Coordenador do PT prevê 'grande derrota' de Serra nas eleições

Marco Aurélio Garcia disse, nos bastidores do debate da TV Record, que não vai ser ruim para a oposição se pleito terminar já no 1º turno

Wilson Tosta, de O Estado de S.Paulo

27 de setembro de 2010 | 16h09

RIO - O comando da campanha de Dilma Rousseff (PT) à Presidência acompanha com expectativa a movimentação da direção do PSDB e aliados em relação a uma eventual vitória petista que encerre a corrida pelo Palácio do Planalto no próximo domingo. "Vai ser uma derrota grande (dos tucanos e demistas)", previu o coordenador de programa de governo dilmista, Marco Aurélio Garcia, enquanto esperava o início do debate de presidenciáveis no RecNov, o complexo televisivo mantido pela Rede Record na zona oeste do Rio de Janeiro, na noite do último domingo. "Vamos ver como vão digerir."

 

Os petistas trabalham com um cenário em que Dilma encerra a disputa em 3 de outubro, obtendo mais de 50% dos votos válidos (excluindo brancos e nulos). Segundo apurou o Estado, pesquisas qualitativas feitas pela campanha de Dilma indicam que Dilma tem sempre avaliações positivas de, pelo menos, pouco mais da metade dos participantes. Os trackings (acompanhamentos diários) também indicam grau alto de consolidação do voto em Dilma, redução dos indecisos e crescimento de Marina Silva (PV) em velocidade baixa - insuficiente para chegar ao próximo domingo em posição de forçar um segundo turno.

 

"Não vai ser ruim para a oposição apenas se a disputa pela Presidência acabar no primeiro turno", disse Marco Aurélio. "Os resultados para Câmara, Senado e governos não serão bons para o PSDB."

 

Uma das possibilidades examinadas pelo PT, segundo apurou o Estado, é que uma derrota tucana no primeiro turno, em lugar de trazer descompressão ao ambiente político, acirre o clima de confronto.

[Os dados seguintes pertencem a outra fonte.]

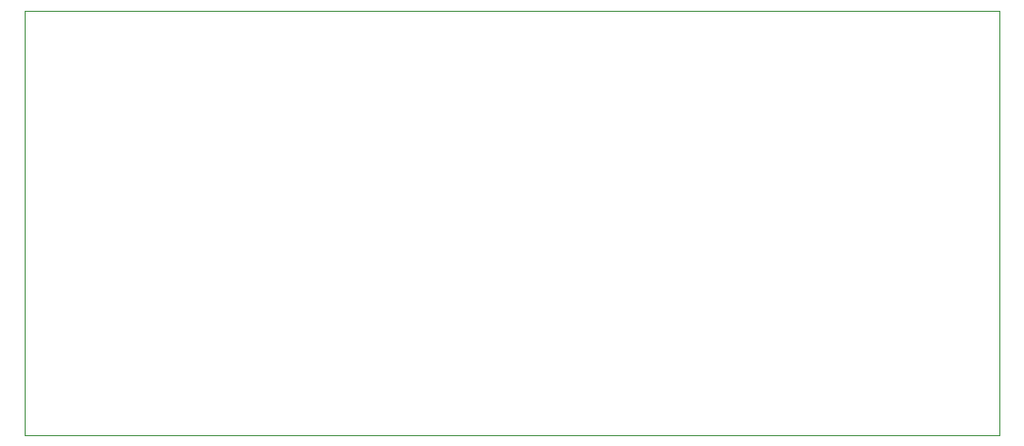
<source format=gbr>
%TF.GenerationSoftware,KiCad,Pcbnew,9.0.7*%
%TF.CreationDate,2026-02-11T00:30:03-06:00*%
%TF.ProjectId,wearable,77656172-6162-46c6-952e-6b696361645f,rev?*%
%TF.SameCoordinates,Original*%
%TF.FileFunction,Profile,NP*%
%FSLAX46Y46*%
G04 Gerber Fmt 4.6, Leading zero omitted, Abs format (unit mm)*
G04 Created by KiCad (PCBNEW 9.0.7) date 2026-02-11 00:30:03*
%MOMM*%
%LPD*%
G01*
G04 APERTURE LIST*
%TA.AperFunction,Profile*%
%ADD10C,0.050000*%
%TD*%
G04 APERTURE END LIST*
D10*
X106500000Y-84000000D02*
X190250000Y-84000000D01*
X190250000Y-120500000D01*
X106500000Y-120500000D01*
X106500000Y-84000000D01*
M02*

</source>
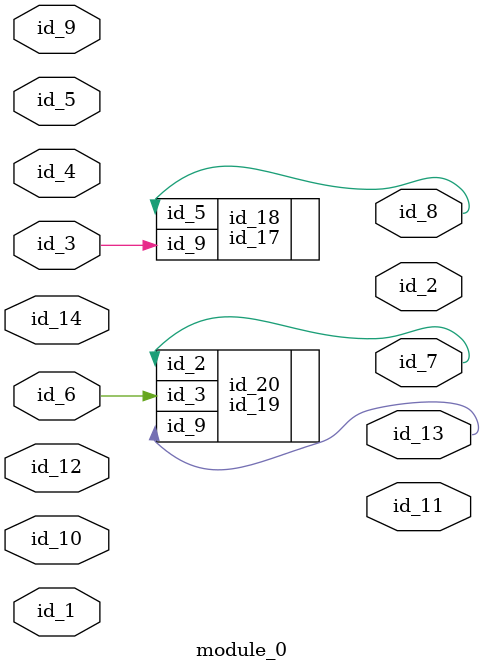
<source format=v>
`timescale 1ps / 1ps
module module_0 (
    id_1,
    id_2,
    id_3,
    id_4,
    id_5,
    id_6,
    id_7,
    id_8,
    id_9,
    id_10,
    id_11,
    id_12,
    id_13,
    id_14
);
  input id_14;
  output id_13;
  input id_12;
  output id_11;
  input id_10;
  input id_9;
  output id_8;
  output id_7;
  input id_6;
  input id_5;
  input id_4;
  input id_3;
  output id_2;
  input id_1;
  id_15 id_16 (
      .id_7 (1),
      .id_14(id_9),
      .id_8 (id_14 == 1)
  );
  id_17 id_18 (
      .id_5(id_8),
      .id_9(id_3)
  );
  id_19 id_20 (
      .id_3(id_12),
      .id_9(id_13),
      .id_3(id_6),
      .id_2(id_7)
  );
endmodule

</source>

Nessa hipótese - que se torna mais forte se houver segundo turno na eleição para governador de São Paulo, que os tucanos têm como território seu desde 1995 -, Serra poderia reafirmar seu papel oposicionista e disparar mais duramente contra a participação de Lula na campanha. Um movimento assim também teria como objetivo fechar o espaço para Aécio Neves tentar construir outra vertente de oposição, mais amena.

 

Petistas e seus aliados receberam com alívio o noticiário do fim de semana, sem denúncias graves e novas contra o governo federal. Também houve alguma satisfação com o debate da Record, no qual o candidato do PSDB à Presidência, José Serra, evitou o confronto mais direto com Dilma. Apesar das negativas posteriores de Serra - ele alegou que as regras impediram que desafiasse a petista -, a estratégia ficou clara quando, escalado para fazer a primeira pergunta do debate, o tucano escolheu não Dilma, mas Plínio de Arruda Sampaio (PSOL), a quem dirigiu pergunta sobre política externa.

 

Outra oposição. Os petistas também estão atentos ao crescimento de Marina Silva (PV) neste fim de campanha. Embora não creiam que a candidata verde possa ser vitoriosa ou provocar um segundo turno, reconhecem que, dependendo da votação que obtiver, a senadora pelo Acre pode tentar criar um outro polo oposicionista, diferente do eixo PSDB-DEM-PPS. Garcia comparou a situação à trajetória do próprio PT, que se construiu perdendo eleições.

 

"Se Marina crescer (os verdes) vão tentar capitalizar isso", disse. "Nós, do PT, capitalizamos quando perdemos, nas nossas derrotas fomos crescendo, apesar de, às vezes, termos saído lanhados."